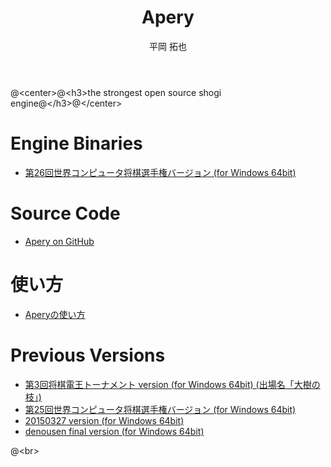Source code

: #+TITLE: Apery
#+AUTHOR: 平岡 拓也
#+EMAIL: hiraoka64@gmail.com
@<center>@<h3>the strongest open source shogi engine@</h3>@</center>
* Engine Binaries
- [[https://drive.google.com/open?id=0B0d3atdVgIH2ZjZUTThYcUtBVEU][第26回世界コンピュータ将棋選手権バージョン (for Windows 64bit)]]

* Source Code
- [[https://github.com/HiraokaTakuya/apery][Apery on GitHub]]

* 使い方
- [[./howtouse.html][Aperyの使い方]]

* Previous Versions
- [[https://drive.google.com/open?id=0B0d3atdVgIH2RDNTdWNQS2tUenc][第3回将棋電王トーナメント version (for Windows 64bit) (出場名「大樹の枝」)]]
- [[https://drive.google.com/open?id=0B0d3atdVgIH2YVpEejBzeGpmenM&authuser=0][第25回世界コンピュータ将棋選手権バージョン (for Windows 64bit)]]
- [[https://drive.google.com/open?id=0B0d3atdVgIH2ckQ2eDk1TjgwRGM&authuser=0][20150327 version (for Windows 64bit)]]
- [[https://github.com/HiraokaTakuya/apery_binaries/archive/master.zip][denousen final version (for Windows 64bit)]]

@<br>
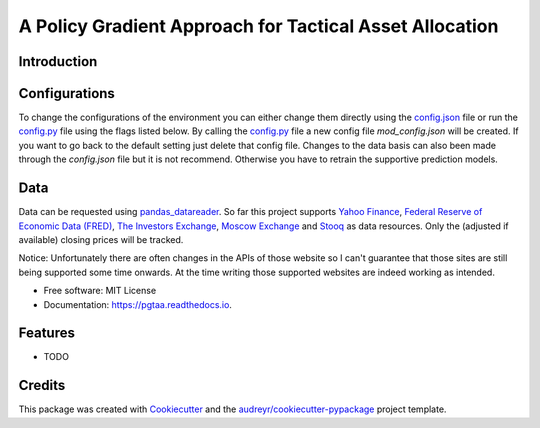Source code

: =====
A Policy Gradient Approach for Tactical Asset Allocation
=====


.. image:: https://img.shields.io/travis/SvenBecker/pgtaa.svg
        :target: https://travis-ci.org/SvenBecker/pgtaa
        :alt: Travis build status

.. image:: https://readthedocs.org/projects/pgtaa/badge/?version=latest
        :target: https://pgtaa.readthedocs.io/en/latest/?badge=latest
        :alt: Documentation Status        

.. image:: https://img.shields.io/badge/licence-MIT-red.svg   
        :target: https://github.com/SvenBecker/pgtaa/blob/master/LICENSE
        :alt: Licence
        

.. image:: https://img.shields.io/badge/version-v0.1.0-blue.svg
        :target: https://github.com/SvenBecker/pgtaa/releases
        :alt: GitHub release




Introduction
-------------


Configurations
--------------

To change the configurations of the environment you can either change them directly using the
`config.json <pgtaa/config.json>`_ file
or run the `config.py <pgtaa/config.py>`_ file using the flags listed below. By calling the
`config.py <pgtaa/config.py>`_ file a new config file `mod_config.json` will be created. If you want to go back to
the default setting just delete that config file.
Changes to the data basis can also been made through the `config.json` file but it is not recommend.
Otherwise you have to retrain the supportive prediction models.


Data
----

Data can be requested using `pandas_datareader <https://pandas-datareader.readthedocs.io/en/latest/>`_.
So far this project supports `Yahoo Finance <https://finance.yahoo.com/>`_,
`Federal Reserve of Economic Data (FRED) <https://www.stlouisfed.org/>`_,
`The Investors Exchange <https://iextrading.com/>`_,
`Moscow Exchange <https://www.moex.com/en/>`_ and `Stooq <https://stooq.com/>`_
as data resources. Only the (adjusted if available) closing prices will be tracked.

..
Notice: Unfortunately there are often changes in the APIs of those website so I can't guarantee that those sites are
still being supported some time onwards. At the time writing those supported websites are indeed working as intended.



* Free software: MIT License
* Documentation: https://pgtaa.readthedocs.io.


Features
--------

* TODO

Credits
-------

This package was created with Cookiecutter_ and the `audreyr/cookiecutter-pypackage`_ project template.

.. _Cookiecutter: https://github.com/audreyr/cookiecutter
.. _`audreyr/cookiecutter-pypackage`: https://github.com/audreyr/cookiecutter-pypackage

- - -

What to produce:
In the records above, how many lines contain the string "google"? State that number only.

Task answer:
4